**Aim of the task**
Write out again each line of the material below, unchanged, from the first one to the line that holds "(IHC) image of".

**Recorded information**
######

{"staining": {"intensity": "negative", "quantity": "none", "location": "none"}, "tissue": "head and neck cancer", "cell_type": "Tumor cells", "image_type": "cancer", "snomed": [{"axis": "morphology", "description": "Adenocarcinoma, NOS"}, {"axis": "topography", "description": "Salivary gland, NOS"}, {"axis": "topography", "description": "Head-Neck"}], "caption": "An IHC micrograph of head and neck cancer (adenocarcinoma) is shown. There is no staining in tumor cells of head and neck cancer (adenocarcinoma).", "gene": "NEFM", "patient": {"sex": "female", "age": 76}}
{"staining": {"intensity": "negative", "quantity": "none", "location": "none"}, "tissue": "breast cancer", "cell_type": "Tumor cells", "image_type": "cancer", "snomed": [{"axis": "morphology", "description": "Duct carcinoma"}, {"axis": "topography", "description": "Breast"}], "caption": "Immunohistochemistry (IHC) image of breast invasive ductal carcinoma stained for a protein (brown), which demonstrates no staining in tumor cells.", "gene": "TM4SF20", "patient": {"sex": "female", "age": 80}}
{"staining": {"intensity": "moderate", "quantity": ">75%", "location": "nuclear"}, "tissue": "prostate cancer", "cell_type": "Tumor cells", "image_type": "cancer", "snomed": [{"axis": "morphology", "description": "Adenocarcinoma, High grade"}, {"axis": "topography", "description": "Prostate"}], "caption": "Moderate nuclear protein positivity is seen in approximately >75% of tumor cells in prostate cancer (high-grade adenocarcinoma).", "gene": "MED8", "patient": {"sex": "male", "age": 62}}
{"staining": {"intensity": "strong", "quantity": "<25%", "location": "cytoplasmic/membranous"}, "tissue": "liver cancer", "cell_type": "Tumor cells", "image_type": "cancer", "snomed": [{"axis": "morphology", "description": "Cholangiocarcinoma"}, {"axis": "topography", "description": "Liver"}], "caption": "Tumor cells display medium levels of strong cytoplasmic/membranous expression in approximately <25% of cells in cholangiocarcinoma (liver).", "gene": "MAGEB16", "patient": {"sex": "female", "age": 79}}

######

**Task output**
{"staining": {"intensity": "negative", "quantity": "none", "location": "none"}, "tissue": "head and neck cancer", "cell_type": "Tumor cells", "image_type": "cancer", "snomed": [{"axis": "morphology", "description": "Adenocarcinoma, NOS"}, {"axis": "topography", "description": "Salivary gland, NOS"}, {"axis": "topography", "description": "Head-Neck"}], "caption": "An IHC micrograph of head and neck cancer (adenocarcinoma) is shown. There is no staining in tumor cells of head and neck cancer (adenocarcinoma).", "gene": "NEFM", "patient": {"sex": "female", "age": 76}}
{"staining": {"intensity": "negative", "quantity": "none", "location": "none"}, "tissue": "breast cancer", "cell_type": "Tumor cells", "image_type": "cancer", "snomed": [{"axis": "morphology", "description": "Duct carcinoma"}, {"axis": "topography", "description": "Breast"}], "caption": "Immunohistochemistry (IHC) image of breast invasive ductal carcinoma stained for a protein (brown), which demonstrates no staining in tumor cells.", "gene": "TM4SF20", "patient": {"sex": "female", "age": 80}}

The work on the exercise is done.